Nach acht Tagen schönem Litauen fahren wir bei Germaniskis über die Grenze nach Lettland. Lediglich ein Schild weist darauf hin, dass wir unser 15. Reiseland erreicht haben. Wie vorausgesagt, ist die Strasse ein grosser Flickenteppich der sich auf den ersten 15 km vor uns ausbreitet. Nur mühsam geht es vorwärts. Wenigstens fast kein Verkehr, leider auch keine Möglichkeit Geld zu wechseln oder einen Bankomaten zu finden (der einzige an diesem Tag ist ausser Betrieb). Bei tollem Frühlingswetter aber recht kaltem Wind holpern wir auf langen, eher langweiligen Geraden dahin.

Die Infrastruktur in den wenigen Dörfern und kleinen Ortschaften ist bescheiden. Ab sofort heisst das für uns, frühzeitig einkaufen und die Vorräte auffüllen. Heute möchten wir unbedingt das Zelt aufschlagen. Leider findet sich kein geeigneter Ort (während der vergangenen Tage gab es die tollsten Wildzeltplätze zuhauf!). 22 km weiter, in Birzai, soll es einen Campingplatz geben. Leider nicht ganz richtig: Stellplatz für Camper vorhanden, Zelt aufschlagen nicht möglich. Wenigstens schmeckt das Nachtessen (Picknick) im Freien und das Bier nach 107 gefahrenen Kilometern sowieso! Die nächste Nacht, kurz vor Riga, schlafen wir in einem ganz einfachen Cabine auf einem Floss – etwas Neues und schon nah dran am Zelten.

Riga gefällt mit seiner schönen Altstadt, allerdings genügt uns ein Tag Aufenthalt (Old Town gibt nicht so viel her, finden wir). Beim Velofahren ist die grosse Lust am Sightseeing von früher verloren gegangen. Die Natur ist uns näher als der Touristenrummel.

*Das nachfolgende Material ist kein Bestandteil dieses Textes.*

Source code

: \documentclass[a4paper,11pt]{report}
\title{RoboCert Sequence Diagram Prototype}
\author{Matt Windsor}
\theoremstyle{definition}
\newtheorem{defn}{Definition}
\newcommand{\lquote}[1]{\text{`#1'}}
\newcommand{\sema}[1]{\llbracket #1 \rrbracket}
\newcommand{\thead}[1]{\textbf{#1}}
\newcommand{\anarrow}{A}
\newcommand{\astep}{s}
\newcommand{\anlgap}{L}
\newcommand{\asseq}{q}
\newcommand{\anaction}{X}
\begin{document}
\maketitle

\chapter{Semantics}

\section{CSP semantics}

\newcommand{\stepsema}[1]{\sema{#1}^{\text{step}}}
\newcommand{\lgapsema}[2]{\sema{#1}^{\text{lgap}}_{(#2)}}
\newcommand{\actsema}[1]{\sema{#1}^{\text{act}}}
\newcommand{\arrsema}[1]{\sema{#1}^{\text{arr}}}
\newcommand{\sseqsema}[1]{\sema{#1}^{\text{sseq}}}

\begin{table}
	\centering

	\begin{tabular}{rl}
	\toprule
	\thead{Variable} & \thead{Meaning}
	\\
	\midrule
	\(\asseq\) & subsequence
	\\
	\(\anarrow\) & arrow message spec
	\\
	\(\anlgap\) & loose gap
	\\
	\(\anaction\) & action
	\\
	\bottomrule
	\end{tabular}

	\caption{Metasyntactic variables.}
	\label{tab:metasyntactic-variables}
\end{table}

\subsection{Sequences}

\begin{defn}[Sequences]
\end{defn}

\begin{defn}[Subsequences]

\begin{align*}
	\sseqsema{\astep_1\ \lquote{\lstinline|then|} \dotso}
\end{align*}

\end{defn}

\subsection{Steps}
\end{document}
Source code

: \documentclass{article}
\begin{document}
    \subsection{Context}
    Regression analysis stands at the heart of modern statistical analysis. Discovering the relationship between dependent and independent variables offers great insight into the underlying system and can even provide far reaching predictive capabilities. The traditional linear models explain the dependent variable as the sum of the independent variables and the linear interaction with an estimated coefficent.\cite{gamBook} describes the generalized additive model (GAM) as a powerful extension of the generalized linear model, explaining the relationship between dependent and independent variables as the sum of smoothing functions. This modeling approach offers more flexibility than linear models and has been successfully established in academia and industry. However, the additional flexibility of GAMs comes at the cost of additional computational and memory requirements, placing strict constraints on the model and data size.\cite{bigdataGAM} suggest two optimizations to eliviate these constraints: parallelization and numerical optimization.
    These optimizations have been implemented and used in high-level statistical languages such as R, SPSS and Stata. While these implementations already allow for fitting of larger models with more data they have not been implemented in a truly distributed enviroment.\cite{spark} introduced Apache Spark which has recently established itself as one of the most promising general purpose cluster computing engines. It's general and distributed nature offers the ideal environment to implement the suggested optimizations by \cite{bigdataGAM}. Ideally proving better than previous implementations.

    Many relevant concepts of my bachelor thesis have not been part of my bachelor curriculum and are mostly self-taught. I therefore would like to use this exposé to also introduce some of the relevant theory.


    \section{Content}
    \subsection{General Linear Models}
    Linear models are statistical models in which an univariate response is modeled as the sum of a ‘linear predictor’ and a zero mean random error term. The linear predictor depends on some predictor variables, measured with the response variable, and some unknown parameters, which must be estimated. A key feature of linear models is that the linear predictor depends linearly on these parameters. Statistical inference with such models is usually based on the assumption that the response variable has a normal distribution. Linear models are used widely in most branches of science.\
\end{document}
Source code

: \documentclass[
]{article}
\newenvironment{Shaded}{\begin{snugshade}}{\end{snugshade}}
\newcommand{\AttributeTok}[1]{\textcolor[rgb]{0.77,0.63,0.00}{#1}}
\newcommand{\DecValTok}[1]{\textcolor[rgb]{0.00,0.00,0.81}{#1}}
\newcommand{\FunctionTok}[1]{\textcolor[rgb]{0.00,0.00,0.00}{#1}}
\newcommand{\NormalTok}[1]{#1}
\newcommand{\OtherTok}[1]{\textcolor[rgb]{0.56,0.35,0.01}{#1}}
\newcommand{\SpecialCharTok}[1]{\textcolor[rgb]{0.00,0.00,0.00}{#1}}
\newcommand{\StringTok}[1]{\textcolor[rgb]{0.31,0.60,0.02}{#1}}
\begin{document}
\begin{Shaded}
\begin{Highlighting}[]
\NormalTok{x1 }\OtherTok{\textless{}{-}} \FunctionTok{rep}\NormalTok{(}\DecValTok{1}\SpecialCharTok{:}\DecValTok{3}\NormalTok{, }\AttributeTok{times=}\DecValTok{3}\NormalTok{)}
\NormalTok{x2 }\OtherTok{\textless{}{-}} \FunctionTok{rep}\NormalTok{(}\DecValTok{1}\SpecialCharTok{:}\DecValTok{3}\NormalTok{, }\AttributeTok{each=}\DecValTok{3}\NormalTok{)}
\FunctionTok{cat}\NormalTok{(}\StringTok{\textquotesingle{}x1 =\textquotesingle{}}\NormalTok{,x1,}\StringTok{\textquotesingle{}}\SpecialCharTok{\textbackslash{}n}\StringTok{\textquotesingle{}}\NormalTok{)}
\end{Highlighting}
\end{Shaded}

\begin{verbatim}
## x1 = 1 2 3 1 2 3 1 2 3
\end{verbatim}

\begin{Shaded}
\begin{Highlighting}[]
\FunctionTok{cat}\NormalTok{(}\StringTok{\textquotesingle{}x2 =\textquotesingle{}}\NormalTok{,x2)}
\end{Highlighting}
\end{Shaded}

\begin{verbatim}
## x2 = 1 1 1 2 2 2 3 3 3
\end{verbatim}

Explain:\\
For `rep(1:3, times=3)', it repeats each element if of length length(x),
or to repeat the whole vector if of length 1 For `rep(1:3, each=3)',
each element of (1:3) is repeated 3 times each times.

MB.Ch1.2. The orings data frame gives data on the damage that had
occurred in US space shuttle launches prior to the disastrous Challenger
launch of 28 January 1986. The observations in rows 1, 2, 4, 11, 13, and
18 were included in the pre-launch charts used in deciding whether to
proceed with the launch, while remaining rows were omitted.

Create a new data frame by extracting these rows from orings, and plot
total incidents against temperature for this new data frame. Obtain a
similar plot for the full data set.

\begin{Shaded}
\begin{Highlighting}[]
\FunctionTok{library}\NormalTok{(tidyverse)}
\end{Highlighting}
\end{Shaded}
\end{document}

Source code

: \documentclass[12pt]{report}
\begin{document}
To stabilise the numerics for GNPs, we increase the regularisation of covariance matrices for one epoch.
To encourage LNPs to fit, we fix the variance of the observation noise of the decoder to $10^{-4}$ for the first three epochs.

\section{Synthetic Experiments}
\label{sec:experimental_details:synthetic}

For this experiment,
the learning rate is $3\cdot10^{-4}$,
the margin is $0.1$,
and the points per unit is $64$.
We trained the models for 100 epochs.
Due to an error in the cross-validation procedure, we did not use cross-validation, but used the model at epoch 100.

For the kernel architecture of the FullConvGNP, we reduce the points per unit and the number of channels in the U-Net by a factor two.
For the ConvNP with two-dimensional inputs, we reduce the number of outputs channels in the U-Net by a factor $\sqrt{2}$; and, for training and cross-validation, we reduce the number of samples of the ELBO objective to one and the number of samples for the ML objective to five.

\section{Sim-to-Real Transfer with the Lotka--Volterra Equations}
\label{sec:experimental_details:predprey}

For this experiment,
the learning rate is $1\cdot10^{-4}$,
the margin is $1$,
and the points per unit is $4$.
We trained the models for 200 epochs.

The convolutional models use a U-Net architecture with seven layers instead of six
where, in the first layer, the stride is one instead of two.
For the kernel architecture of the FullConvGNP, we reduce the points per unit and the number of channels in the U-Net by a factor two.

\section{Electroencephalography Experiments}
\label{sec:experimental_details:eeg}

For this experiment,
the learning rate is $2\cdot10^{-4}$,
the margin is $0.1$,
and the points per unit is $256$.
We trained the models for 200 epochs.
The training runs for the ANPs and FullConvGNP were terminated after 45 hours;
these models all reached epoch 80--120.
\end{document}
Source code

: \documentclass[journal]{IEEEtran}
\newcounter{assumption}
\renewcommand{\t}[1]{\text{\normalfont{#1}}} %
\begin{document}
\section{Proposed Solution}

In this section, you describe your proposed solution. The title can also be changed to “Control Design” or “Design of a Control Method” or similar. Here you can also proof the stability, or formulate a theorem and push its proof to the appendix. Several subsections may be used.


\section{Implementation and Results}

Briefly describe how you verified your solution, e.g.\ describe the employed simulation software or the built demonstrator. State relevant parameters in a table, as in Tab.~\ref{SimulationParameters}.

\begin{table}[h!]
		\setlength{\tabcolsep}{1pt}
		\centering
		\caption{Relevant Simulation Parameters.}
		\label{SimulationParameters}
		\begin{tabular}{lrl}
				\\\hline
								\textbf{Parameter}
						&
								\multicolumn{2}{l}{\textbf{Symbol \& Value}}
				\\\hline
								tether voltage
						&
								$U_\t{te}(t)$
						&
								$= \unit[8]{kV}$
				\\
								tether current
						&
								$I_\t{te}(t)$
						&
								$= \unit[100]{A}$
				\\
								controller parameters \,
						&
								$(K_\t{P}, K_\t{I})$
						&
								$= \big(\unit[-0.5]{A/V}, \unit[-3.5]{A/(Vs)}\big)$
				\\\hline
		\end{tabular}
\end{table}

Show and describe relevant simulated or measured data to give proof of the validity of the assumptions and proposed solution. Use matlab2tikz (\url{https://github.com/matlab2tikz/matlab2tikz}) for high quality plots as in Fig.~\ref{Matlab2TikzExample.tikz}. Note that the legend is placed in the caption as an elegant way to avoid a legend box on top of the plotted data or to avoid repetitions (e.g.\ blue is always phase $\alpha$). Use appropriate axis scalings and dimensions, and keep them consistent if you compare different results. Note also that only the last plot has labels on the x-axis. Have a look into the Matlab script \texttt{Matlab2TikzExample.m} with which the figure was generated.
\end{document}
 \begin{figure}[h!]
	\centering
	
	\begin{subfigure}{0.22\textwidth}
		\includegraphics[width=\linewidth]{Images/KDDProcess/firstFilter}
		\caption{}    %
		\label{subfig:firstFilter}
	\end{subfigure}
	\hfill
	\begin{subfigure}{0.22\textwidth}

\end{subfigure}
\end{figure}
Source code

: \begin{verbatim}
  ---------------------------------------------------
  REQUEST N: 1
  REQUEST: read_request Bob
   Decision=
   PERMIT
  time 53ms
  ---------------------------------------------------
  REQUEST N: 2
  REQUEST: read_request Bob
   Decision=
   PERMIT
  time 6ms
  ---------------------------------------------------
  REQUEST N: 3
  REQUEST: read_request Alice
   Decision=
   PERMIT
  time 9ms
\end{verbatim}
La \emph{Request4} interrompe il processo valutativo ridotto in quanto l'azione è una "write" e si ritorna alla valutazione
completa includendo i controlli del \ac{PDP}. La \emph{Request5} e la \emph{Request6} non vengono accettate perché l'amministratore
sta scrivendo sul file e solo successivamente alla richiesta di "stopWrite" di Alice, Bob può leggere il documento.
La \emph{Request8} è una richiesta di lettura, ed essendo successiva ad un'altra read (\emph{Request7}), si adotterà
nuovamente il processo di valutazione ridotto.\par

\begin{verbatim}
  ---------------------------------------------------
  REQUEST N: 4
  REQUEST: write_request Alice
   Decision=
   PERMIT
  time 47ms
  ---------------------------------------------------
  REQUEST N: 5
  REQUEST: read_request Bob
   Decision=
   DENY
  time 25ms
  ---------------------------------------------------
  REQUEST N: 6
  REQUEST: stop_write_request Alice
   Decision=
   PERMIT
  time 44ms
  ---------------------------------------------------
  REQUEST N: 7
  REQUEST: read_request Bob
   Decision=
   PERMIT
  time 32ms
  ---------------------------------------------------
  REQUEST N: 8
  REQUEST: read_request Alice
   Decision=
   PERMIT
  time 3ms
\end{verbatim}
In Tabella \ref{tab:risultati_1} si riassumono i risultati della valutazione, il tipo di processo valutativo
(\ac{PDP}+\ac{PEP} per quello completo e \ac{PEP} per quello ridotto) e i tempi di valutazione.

Bis Ende Woche wollen wir bis Tallin pedalen und nach zwei Tagen Pause die Fähre nach Stockholm nehmen. Leider wird es mit der Tour durch Russland nichts. Wie befürchtet, kann das Visum nur in der Schweiz mit Angabe des Einreise- und Ausreisetages beantragt werden. Das war im Herbst letzten Jahres einfach nicht möglich. Schade, vielleicht später mal.